レイルは確かにセラを助けたがそれだけでここまで尽くしてくれる理由が分からなかった、レイルにとってセラを助けられたのはただの偶然に過ぎなかったから。
「…私を助けてくれた時の事、覚えてる?」
「あぁ、でもあれは偶然間に合っただけで…」
「あの時のレイルの眼は昔の私と同じ眼だった」
「同じ眼?」
「誰かに期待する事を諦めた、生きる事に執着しなくなった眼をしてた」
そう言われて思い出す、セネクを斬ったあの時一瞬だけ自分の中で何かが切れた様な痛みが走った感覚があった。
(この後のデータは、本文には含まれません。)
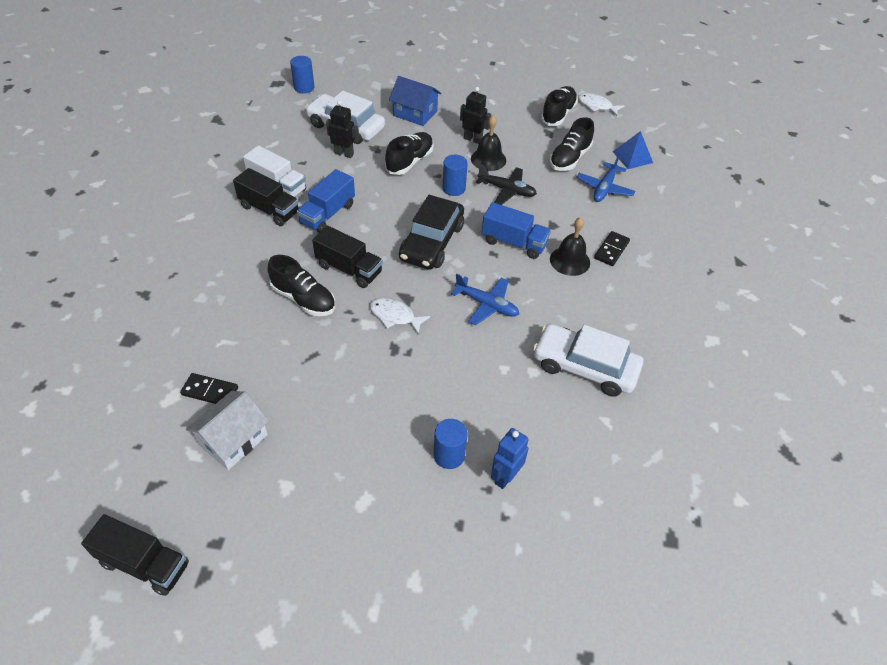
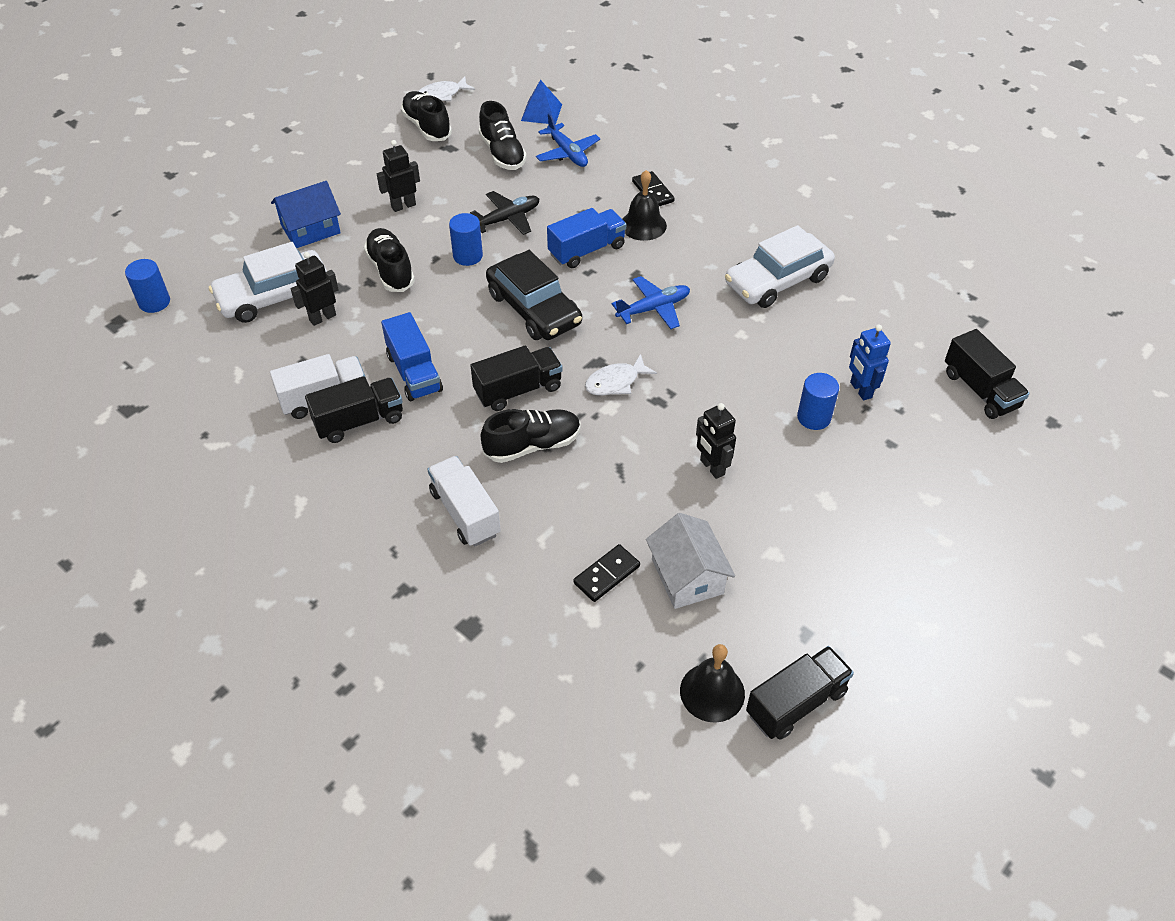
camera: 55 degrees left, 0 degrees up
(223, 293) = (465, 513): none -> white truck
(349, 409) = (712, 467): none -> black robot
(488, 159) = (447, 209): black bell -> black bell (712, 692)
(579, 574) = (980, 390): none -> black truck

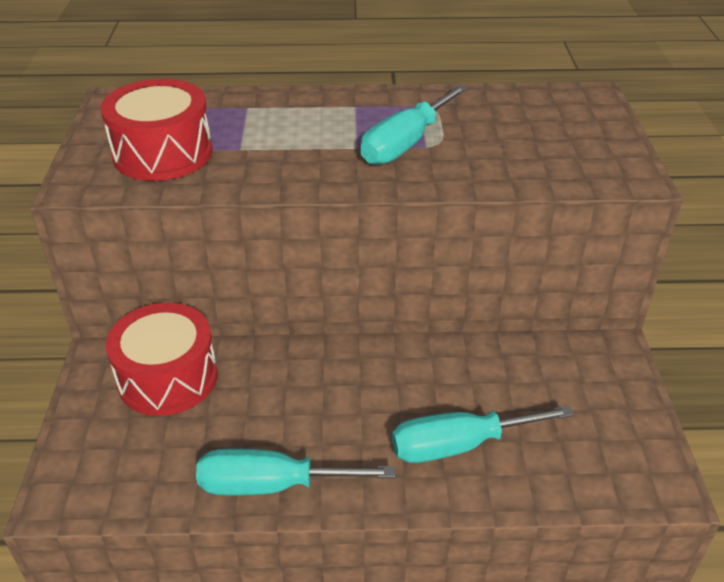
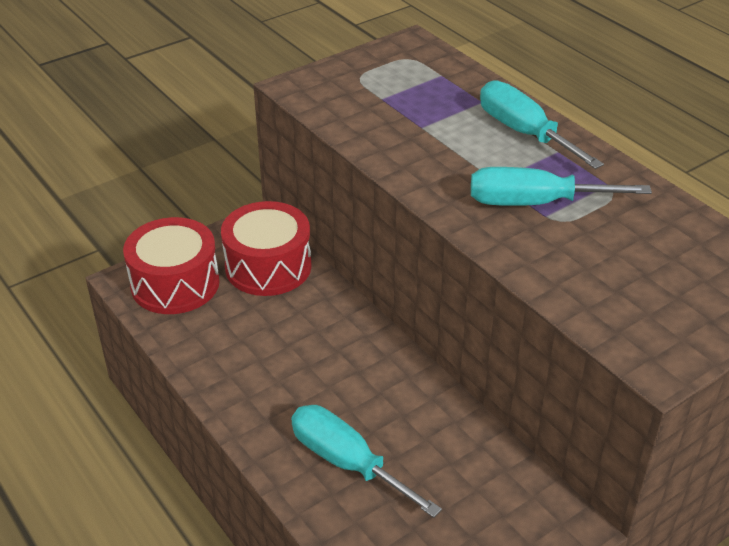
camera: 55 degrees right, 0 degrees up
(163, 153) = (373, 98): red drum -> red drum (175, 284)
(272, 485) = (218, 374): turquoise screwdriver -> turquoise screwdriver (524, 133)

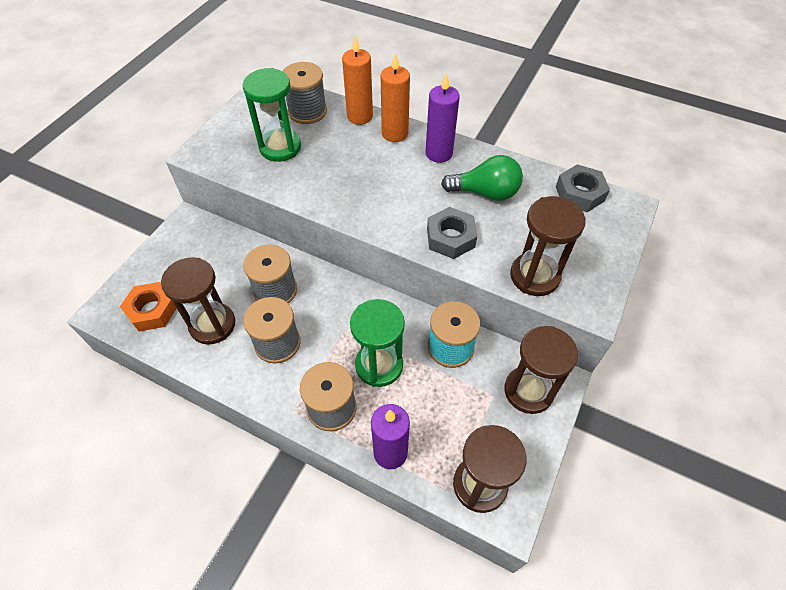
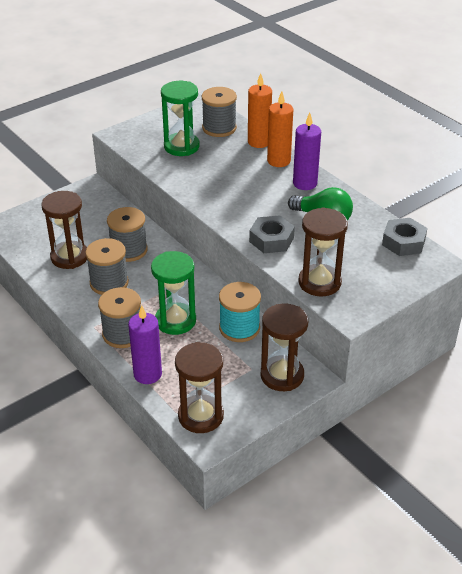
camera: 25 degrees right, 15 degrees down
(152, 310) = (33, 235): orange nut -> none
「私はそれがどれだけ苦しいか知ってる、自分を守る為にそうならなきゃいけなかった辛さを知ってるから、見てみぬふりなんて出来なかった」
「レイルとパーティーを組んで、レイルと話す度にレイルの事ばかり考える様になった、好きだって気付いたら傷つくレイルを放って置けなくなった」
「傷ついても死にそうになっても、独りになっても誰かの為に怒れる優しいレイルに死んで欲しくないから…」
矢継ぎ早に想いが告げられる、どこかに行くのを阻む様に腕に力が込められる。
「私はレイルを独りにさせない、レイルが自分に優しく出来ないなら私が優しくする、だから…」
少しだけ力を緩めて再びセラはレイルと向き合う、そして…。
「生きて、傍にいさせて…お願い」
セラとレイルの唇が再び重なった…。
もうおっ始めさせて良いかな?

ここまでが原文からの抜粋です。